• By Allen Dale "Ole" Olson   |   Monday, March 20, 2017 at 12:51 pm   |     |   Print   |   Permalink

As we drove up to Denner Vineyards, Rick said “wow, they’ve invested some real money in this place.” Rick Hofstetter owns the 19th-century Story Inn in southern Indiana and knows about designing and maintaining property. As it turned out, we learned that Ron Denner is an architect and designed his winery to fit into the contours of the hills on which his vines grow. Before tasting a drop, my feeling that a winery visit is more than the wine was borne out.

And as I pointed out in my last piece that it’s always good to impress the host or hostess at a winery, when I helped Roxanne Malkie get her numbers straight in English by saying them in French, I knew we were in good hands — especially when she welcomed us with a cool glass of a Theresa blend of Roussanne, Marsanne, Grenache Blanc, Picpoul, and Vermentino. Roxanne came from the Southwest of France just three years ago but already speaks English like a Paso Robles native. And our bond was cemented when she told me how her grandmother makes foie gras.

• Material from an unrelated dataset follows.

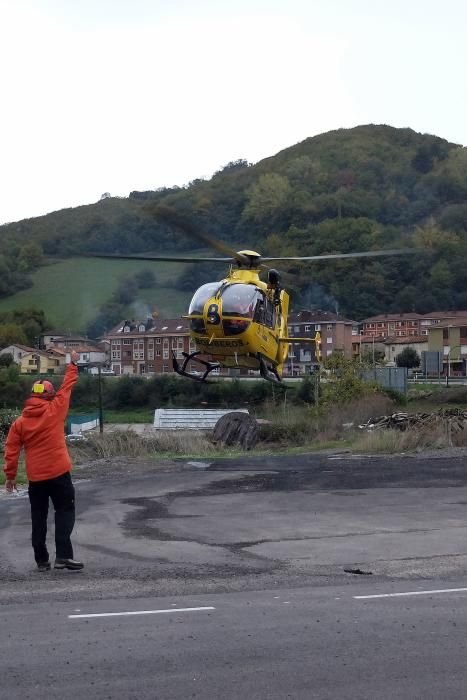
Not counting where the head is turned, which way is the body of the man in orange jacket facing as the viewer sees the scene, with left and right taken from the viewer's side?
facing away from the viewer and to the right of the viewer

Roxanne obviously likes the Denner Winery and is proud to show how the destemmed grapes drop into the fermentation vats from above, flowing by gravity not by the use of pumps. Because of Denner’s architectural skills, there is very little mechanical intervention in the grape’s progression into wine.

With a pleasing slight French accent, Roxanne explains why some of the most popular red wines are named Ditch Digger, Dirt Worshipper, and Sacred Burro. Denner came into the winery business from a career as owner of Ditch Digger dealerships. Smile if you will, but the Worshipper was ranked 11th on the 2008 WINE SPECTATOR list of the top 100 wines of that year.

The majority of Denner’s production falls into the Rhone category — blends of Grenache, Syrah, Mourvedre, Counoise, and Cinsault. But in a wry twist of words, he calls his Bordeaux blend — Cabernet, Merlot, and Petit Verdot — the Mother of Exiles, because his region starts the transition from south to north in California  of Pinots and Rhones in Paso Robles to the Cabernets of Napa and beyond.

A portion of the winery has been dedicated to “Comus House,” a luxury bed and breakfast inn of four bedrooms for guests not wanting to leave the premises for a time. Better plan ahead if this appeals to you — reservations look  almost a year ahead.

I was pleased to see Indiana listed among the states to which Denner will ship wines because that showed our efforts of many years to influence Hoosier wine law has started to pay dividends.